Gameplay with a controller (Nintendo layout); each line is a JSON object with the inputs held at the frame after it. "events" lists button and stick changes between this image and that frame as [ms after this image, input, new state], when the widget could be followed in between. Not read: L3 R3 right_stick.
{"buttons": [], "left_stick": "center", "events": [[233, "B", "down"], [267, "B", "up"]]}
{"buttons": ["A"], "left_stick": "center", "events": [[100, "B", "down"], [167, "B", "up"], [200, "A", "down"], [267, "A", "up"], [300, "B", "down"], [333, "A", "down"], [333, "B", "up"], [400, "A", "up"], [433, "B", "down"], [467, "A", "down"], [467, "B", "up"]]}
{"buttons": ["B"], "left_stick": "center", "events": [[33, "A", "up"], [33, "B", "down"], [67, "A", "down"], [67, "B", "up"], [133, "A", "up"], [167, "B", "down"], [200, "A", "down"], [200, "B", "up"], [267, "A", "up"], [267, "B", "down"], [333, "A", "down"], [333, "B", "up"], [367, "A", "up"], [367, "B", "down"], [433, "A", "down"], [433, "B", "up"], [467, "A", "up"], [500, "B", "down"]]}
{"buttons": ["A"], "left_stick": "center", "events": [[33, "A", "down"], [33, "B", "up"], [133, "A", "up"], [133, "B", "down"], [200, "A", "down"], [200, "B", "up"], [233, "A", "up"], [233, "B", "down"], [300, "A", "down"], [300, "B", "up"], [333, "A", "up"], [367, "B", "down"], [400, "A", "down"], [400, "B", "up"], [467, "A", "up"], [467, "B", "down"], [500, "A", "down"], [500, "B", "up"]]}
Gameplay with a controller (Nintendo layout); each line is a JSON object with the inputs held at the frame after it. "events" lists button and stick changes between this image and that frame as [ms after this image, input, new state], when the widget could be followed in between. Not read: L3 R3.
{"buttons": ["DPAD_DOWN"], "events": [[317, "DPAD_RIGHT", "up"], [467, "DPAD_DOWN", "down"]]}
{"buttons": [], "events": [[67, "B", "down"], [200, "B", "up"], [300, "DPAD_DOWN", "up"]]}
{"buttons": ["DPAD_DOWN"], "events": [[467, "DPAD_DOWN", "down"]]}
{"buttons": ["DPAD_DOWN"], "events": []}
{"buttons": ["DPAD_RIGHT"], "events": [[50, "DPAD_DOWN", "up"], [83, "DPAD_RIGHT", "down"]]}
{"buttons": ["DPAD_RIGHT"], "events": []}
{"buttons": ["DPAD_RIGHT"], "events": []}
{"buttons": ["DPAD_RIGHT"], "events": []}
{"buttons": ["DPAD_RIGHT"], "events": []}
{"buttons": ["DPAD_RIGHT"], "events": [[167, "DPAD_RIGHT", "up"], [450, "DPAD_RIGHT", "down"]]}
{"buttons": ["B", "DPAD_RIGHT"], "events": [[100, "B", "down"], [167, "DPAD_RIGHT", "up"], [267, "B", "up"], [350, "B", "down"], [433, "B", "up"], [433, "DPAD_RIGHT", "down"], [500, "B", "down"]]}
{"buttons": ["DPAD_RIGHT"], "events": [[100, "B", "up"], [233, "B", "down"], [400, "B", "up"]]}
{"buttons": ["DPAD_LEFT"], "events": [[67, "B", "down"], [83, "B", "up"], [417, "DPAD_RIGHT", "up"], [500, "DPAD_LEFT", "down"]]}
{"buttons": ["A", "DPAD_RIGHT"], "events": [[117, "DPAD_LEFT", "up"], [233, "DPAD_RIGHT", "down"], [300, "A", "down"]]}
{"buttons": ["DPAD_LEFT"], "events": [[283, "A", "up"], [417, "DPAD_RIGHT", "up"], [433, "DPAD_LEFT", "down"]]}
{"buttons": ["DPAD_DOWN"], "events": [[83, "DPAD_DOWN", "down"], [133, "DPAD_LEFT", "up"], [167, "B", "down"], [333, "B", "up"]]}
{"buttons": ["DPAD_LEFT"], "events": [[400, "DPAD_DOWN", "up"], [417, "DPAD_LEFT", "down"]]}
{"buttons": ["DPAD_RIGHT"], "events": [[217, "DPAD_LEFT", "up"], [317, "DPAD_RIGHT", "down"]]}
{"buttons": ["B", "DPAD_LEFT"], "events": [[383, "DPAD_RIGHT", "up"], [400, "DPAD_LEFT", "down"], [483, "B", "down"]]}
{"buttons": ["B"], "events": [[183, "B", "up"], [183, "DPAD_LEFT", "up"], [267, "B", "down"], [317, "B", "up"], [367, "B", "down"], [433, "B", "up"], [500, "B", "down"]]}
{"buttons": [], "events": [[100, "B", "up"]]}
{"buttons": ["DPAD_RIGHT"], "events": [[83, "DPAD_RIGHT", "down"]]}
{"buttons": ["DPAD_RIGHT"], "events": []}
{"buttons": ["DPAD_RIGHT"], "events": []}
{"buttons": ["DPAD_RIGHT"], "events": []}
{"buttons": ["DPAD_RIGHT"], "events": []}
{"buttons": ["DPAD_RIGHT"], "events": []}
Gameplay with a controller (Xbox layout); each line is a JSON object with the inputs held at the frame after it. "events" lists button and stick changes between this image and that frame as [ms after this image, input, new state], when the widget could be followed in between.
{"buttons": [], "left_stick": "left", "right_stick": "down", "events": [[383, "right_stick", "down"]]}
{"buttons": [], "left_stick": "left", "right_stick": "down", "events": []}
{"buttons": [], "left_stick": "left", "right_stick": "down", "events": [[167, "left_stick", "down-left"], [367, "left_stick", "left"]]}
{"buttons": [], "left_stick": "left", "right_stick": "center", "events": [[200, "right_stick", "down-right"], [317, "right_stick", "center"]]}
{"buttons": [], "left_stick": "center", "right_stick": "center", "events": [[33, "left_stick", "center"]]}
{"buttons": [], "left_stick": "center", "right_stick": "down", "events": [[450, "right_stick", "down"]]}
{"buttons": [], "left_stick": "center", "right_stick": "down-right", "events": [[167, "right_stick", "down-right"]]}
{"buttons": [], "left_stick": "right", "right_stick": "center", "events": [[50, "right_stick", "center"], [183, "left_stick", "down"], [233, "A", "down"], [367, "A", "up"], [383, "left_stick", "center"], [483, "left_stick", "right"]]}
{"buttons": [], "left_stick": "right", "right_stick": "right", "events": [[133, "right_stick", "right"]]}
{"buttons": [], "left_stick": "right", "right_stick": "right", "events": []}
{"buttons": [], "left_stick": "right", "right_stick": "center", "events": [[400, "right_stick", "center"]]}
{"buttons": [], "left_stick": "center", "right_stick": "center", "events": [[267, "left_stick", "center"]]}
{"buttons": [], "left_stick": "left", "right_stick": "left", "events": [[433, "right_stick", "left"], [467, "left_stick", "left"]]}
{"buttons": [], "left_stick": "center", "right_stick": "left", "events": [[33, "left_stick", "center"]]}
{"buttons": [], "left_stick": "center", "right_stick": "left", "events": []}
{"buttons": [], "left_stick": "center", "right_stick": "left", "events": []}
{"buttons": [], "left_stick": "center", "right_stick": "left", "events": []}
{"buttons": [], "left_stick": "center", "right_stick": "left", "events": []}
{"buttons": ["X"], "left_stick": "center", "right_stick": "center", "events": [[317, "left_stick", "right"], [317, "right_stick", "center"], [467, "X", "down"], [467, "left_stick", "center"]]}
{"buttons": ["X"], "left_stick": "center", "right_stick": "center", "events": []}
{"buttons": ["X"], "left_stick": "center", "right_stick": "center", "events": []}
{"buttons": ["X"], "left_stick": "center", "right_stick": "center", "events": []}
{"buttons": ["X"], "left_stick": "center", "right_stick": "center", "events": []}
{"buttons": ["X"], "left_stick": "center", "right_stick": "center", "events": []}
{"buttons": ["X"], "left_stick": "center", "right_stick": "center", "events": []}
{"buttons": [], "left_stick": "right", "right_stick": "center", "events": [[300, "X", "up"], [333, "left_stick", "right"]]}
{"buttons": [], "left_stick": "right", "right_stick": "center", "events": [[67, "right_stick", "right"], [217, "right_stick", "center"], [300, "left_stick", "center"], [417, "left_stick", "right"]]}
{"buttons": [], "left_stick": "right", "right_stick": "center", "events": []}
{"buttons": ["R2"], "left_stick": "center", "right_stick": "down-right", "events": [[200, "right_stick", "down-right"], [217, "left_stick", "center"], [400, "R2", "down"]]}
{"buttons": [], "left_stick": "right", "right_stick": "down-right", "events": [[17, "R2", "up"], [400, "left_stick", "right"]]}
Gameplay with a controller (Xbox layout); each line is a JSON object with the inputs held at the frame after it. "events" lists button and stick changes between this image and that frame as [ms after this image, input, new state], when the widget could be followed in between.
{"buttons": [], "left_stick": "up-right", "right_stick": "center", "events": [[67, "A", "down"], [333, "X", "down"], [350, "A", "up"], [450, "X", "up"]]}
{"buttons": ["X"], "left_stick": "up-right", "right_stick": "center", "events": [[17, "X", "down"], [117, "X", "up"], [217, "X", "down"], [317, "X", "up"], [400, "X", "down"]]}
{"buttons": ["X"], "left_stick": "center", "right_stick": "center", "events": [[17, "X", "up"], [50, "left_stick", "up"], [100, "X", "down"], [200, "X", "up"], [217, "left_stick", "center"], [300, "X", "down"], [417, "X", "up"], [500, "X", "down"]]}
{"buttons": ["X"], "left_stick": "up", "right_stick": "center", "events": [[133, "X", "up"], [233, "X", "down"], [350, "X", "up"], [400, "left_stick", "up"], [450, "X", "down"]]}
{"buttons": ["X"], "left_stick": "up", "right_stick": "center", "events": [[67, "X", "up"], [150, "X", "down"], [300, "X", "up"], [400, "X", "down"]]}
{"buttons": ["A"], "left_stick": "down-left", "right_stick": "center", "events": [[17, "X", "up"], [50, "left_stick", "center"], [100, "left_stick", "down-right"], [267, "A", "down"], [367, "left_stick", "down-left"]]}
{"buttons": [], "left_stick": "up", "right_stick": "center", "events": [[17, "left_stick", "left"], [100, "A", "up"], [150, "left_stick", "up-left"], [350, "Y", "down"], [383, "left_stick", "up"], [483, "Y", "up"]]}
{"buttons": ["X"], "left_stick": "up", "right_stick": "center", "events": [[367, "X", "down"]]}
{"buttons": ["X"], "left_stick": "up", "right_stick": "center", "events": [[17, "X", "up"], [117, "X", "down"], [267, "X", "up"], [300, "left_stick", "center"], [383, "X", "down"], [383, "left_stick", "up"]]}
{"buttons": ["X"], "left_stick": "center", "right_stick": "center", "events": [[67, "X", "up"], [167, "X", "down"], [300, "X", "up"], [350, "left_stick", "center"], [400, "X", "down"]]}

########################################

About this task >>
Check the data for the word "Nintendo" and pull out the lines that have it.

Solution to the exercise >>
Gameplay with a controller (Nintendo layout); each line is a JSON object with the inputs held at the frame after it. "events" lists button and stick changes between this image and that frame as [ms after this image, input, new state], when the widget could be followed in between. Not read: L3 R3 right_stick.
Gameplay with a controller (Nintendo layout); each line is a JSON object with the inputs held at the frame after it. "events" lists button and stick changes between this image and that frame as [ms after this image, input, new state], when the widget could be followed in between. Not read: L3 R3.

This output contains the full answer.